## Task 1
In the analysis of story values in the Woodward and Bernstein film, what is named as the contrary position to truth?
## Task 2
Decide whether each statement agrees with the analysis of story values in the Woodward and Bernstein film, answering yes or no and quoting the words of the analysis that decide it: (a) The negation of the negation of truth is the coverup by Nixon and the FBI and Department of Justice. (b) The writer identifies a negation of the negation for personal safety. (c) Paranoia is presented as the negative form of personal safety.
## Task 3
Extend the analysis of story values in the Woodward and Bernstein film with one more paragraph, beginning after its final sentence.

## Text for analysis
The story does range through four variations on the primary story value, truth. In the positive form, we have truth itself. The obvious negative of this is falsehood: all the denials and lies told by the president’s men. The contrary position is indifference: an unwillingness by some at the paper to pursue the story, and ignorant disbelief by seemingly the whole public. Lastly, the negation of the negation is the coverup of the truth perpetrated by Nixon and the FBI and Department of Justice–an obfuscation of reality deeper than Woodward or Bernstein could have ever imagined when embarking on the story.
Besides truth, the story also pivots on their own personal safety. Throughout most of the film, they are safe, unthreatened. Paranoia starts creeping in, providing a contrary feeling to their safety. Finally at the end, personal harm becomes a real threat, providing a negative form of this story value. I cannot find a negation of the negation to this.

## Excerpted records
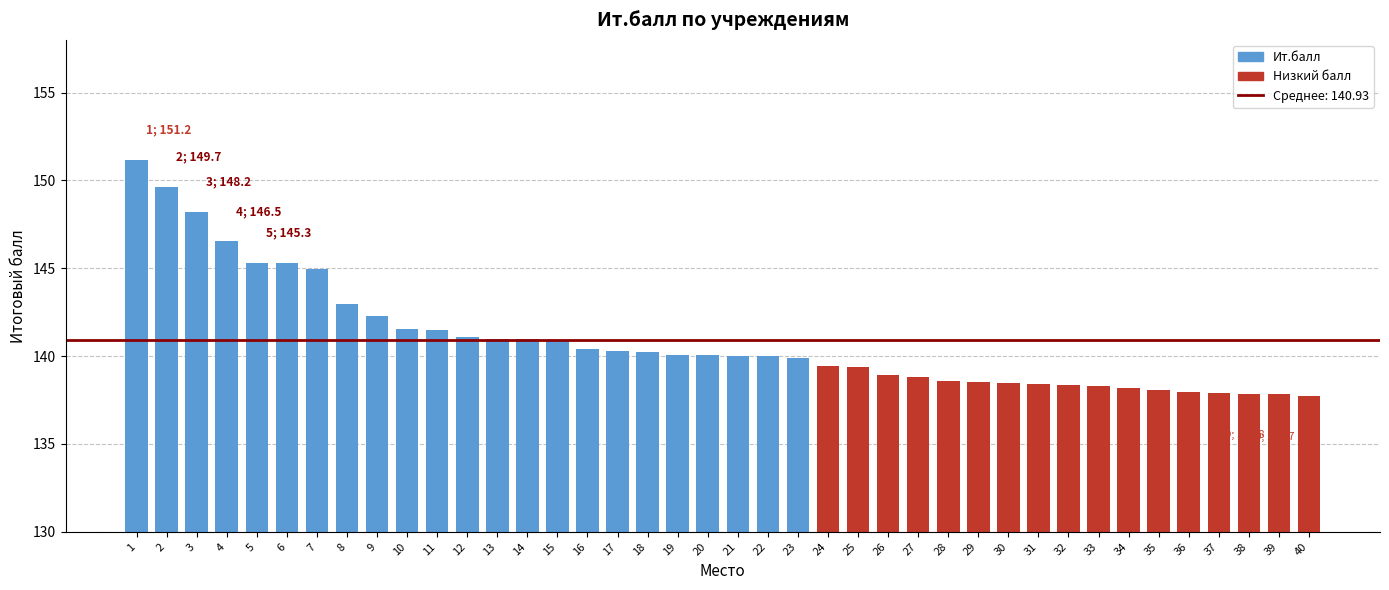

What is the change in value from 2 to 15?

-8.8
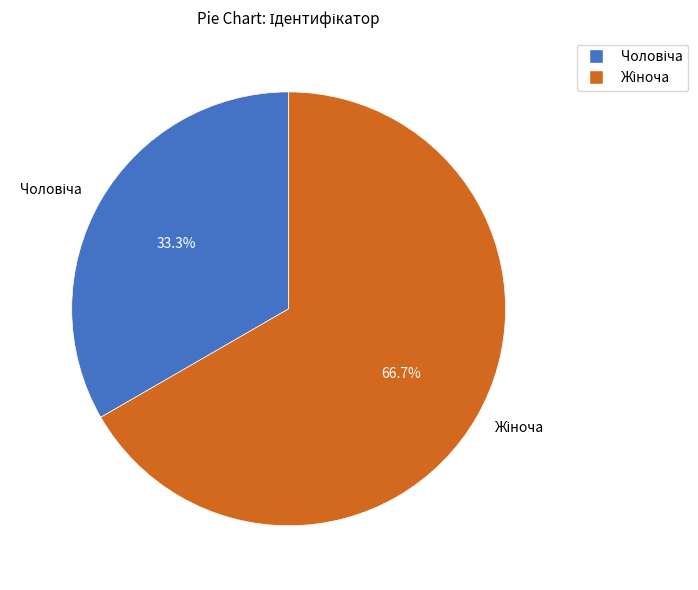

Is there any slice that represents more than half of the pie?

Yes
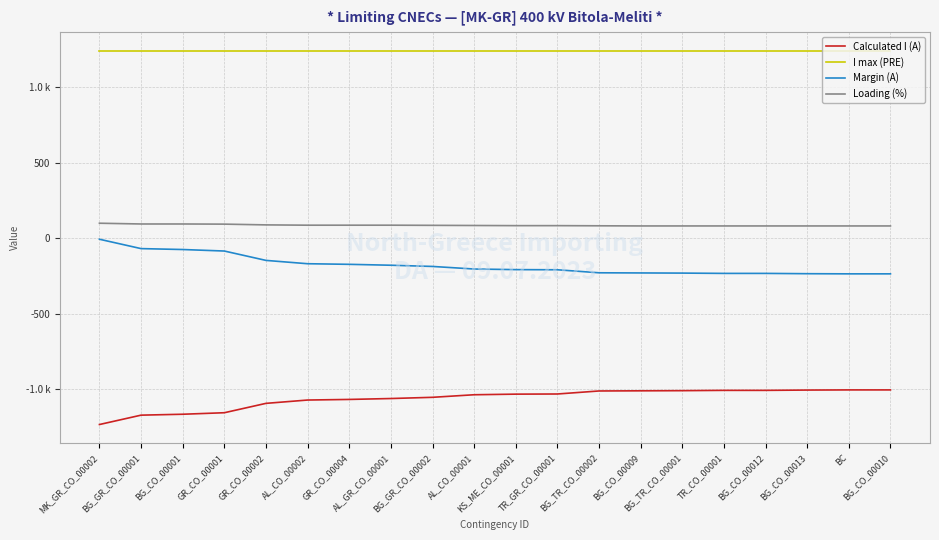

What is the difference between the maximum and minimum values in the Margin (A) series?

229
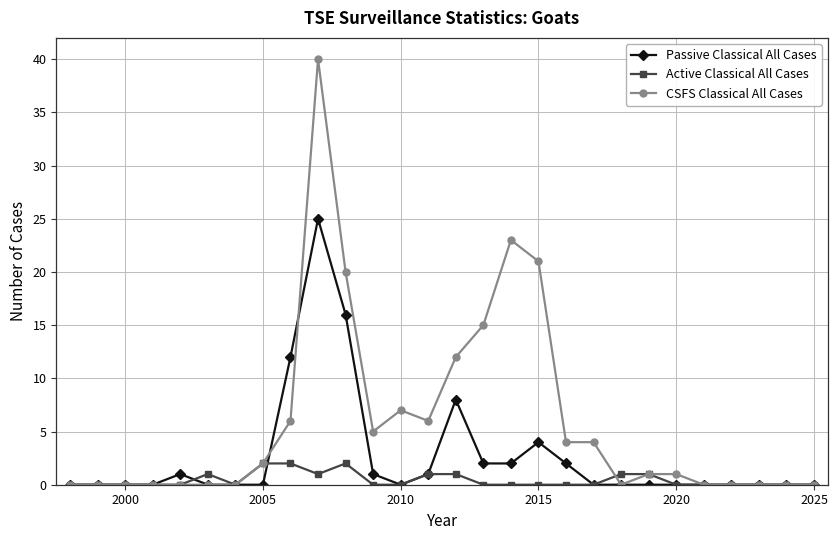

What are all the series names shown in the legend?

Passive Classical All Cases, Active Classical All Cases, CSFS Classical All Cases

## Output 1
Indifference: an unwillingness by some at the paper to pursue the story, and ignorant disbelief by seemingly the whole public.

## Output 2
(a) Yes: "the negation of the negation is the coverup of the truth perpetrated by Nixon and the FBI and Department of Justice"
(b) No: "I cannot find a negation of the negation to this."
(c) No: "Paranoia starts creeping in, providing a contrary feeling to their safety."

## Output 3
The ending
The most pressing question after watching this movie is “What’s with the ending?” All the President’s Men seems almost like a half-formed story, dropping out right when the stakes are raised to a new high. The plot of the movie involves Woodward and Bernstein digging deeper and deeper to discover the truth about the Watergate break-in. Logically, the audience would expect to see a climax where the reporters finally uncover a piece of evidence that undeniably reaches to the bottom of the Watergate plot: something implicating Nixon himself. Having obtained this evidence, in the resolution we would see the damning story run in the newspaper, and Nixon finally being forced from office. Yet the story brings us to a new high of antagonism then stops—we see them working at their typewriters, then a stream of headlines from the story culminating in Nixon’s resignation. Why did they do it this way?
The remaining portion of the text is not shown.